Lead researcher Dr. Keren Hilgendorf explains that lipids, often overlooked in obesity research, are key building blocks for tumor development. “Breast cancer cells are essentially addicted to lipids,” she said, emphasizing that their abundance in obese individuals may explain higher cancer prevalence and severity.
The team conducted preclinical studies using mouse models on high-fat diets as well as models genetically engineered to have hyperlipidemia-high blood lipid levels-without other obesity-related traits like elevated glucose or insulin. This approach allowed them to isolate the specific impact of lipids on cancer growth. Their findings showed that high lipid availability alone accelerated tumor proliferation, while reducing lipids significantly slowed it, even in the presence of metabolic risk factors.
The results suggest that lipid-lowering medications, already in clinical use for cardiovascular conditions, might be repurposed to suppress certain cancer types. The researchers, however, caution that more testing in human models is needed. They further advise that breast cancer patients avoid high-fat diets such as keto, which might unintentionally feed tumor growth.

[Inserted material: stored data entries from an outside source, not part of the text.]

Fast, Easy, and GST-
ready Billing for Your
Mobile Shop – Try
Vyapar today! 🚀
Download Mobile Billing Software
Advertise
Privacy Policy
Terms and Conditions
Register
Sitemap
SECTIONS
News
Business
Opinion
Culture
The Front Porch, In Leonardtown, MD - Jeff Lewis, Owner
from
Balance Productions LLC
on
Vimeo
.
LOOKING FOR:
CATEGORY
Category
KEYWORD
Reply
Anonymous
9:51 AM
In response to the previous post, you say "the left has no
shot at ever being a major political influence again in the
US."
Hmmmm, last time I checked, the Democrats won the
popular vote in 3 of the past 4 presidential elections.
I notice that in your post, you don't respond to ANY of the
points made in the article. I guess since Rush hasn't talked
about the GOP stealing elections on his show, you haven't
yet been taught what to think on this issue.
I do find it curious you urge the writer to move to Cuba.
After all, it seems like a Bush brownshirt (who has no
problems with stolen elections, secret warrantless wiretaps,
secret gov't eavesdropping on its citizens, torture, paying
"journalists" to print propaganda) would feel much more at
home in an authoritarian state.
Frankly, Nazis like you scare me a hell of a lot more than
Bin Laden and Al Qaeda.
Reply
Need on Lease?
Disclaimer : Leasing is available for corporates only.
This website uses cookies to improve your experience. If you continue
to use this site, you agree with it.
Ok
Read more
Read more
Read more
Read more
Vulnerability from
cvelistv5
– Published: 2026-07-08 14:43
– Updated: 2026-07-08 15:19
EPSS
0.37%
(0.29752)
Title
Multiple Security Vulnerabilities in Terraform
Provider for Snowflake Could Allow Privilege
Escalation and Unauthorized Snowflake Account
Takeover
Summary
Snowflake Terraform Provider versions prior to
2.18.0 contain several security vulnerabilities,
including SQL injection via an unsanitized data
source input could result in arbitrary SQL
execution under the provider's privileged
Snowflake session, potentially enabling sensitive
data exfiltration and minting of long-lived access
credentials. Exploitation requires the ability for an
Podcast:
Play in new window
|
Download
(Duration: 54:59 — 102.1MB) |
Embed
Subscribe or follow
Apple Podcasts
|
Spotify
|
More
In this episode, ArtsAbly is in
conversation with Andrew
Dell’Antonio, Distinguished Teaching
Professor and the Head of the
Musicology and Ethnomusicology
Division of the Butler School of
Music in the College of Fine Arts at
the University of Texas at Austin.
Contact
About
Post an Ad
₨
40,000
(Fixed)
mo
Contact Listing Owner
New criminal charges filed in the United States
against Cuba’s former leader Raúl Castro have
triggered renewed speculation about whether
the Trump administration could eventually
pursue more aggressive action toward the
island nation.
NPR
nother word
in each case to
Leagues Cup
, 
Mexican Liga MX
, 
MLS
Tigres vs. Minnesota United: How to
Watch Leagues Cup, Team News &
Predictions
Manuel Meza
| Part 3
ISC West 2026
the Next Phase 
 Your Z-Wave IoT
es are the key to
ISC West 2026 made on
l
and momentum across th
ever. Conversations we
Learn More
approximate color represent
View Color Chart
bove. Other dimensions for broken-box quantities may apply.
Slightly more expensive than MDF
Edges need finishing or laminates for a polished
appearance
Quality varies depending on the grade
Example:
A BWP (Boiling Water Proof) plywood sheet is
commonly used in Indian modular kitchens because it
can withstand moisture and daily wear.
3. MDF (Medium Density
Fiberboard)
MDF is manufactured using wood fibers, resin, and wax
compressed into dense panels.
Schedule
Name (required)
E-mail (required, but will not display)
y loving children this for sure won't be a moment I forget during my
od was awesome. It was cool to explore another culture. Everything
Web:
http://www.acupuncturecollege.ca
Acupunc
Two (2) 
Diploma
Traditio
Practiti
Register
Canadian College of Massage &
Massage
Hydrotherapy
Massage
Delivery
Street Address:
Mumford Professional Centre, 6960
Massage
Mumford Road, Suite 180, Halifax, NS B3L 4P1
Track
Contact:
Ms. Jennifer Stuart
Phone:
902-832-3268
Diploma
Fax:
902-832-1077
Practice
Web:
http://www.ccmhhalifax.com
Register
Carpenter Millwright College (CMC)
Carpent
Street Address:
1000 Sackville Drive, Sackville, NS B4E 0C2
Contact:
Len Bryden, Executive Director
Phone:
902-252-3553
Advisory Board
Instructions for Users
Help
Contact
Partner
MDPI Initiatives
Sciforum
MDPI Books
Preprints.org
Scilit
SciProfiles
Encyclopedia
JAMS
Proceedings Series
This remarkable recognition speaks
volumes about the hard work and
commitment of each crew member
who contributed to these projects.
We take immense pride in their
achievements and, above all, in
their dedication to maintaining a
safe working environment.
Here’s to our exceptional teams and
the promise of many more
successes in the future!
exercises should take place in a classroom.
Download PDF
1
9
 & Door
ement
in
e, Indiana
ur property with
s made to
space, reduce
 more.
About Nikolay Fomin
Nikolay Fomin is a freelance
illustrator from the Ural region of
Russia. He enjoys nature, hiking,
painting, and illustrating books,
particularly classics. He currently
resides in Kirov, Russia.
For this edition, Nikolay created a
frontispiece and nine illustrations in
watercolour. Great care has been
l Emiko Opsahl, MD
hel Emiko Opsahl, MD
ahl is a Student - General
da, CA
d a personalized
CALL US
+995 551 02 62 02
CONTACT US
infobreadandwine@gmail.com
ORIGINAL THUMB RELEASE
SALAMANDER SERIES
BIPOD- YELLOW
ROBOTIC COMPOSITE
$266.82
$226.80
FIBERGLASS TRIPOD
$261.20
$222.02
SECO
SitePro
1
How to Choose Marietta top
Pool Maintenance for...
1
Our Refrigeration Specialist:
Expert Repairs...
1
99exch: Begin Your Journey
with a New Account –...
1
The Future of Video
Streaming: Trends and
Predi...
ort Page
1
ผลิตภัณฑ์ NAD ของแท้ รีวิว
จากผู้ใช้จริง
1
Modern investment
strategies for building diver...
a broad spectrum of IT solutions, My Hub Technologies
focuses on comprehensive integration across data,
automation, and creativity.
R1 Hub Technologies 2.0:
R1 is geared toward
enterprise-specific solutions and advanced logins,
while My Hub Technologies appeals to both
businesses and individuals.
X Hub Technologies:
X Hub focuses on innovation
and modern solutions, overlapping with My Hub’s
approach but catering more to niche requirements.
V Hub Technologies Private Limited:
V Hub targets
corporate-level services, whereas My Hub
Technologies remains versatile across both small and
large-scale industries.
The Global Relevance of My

The team plans to explore whether lipid-lowering drugs can enhance chemotherapy response and to study the mechanisms through which lipids fuel cancer cell proliferation in breast, ovarian, and colorectal cancers.
Reference: Vieira, R. F. L., et al. (2025). Hyperlipidemia drives tumor growth in a mouse model of obesity-accelerated breast cancer growth. Cancer & Metabolism. doi.org/10.1186/s40170-025-00407-0.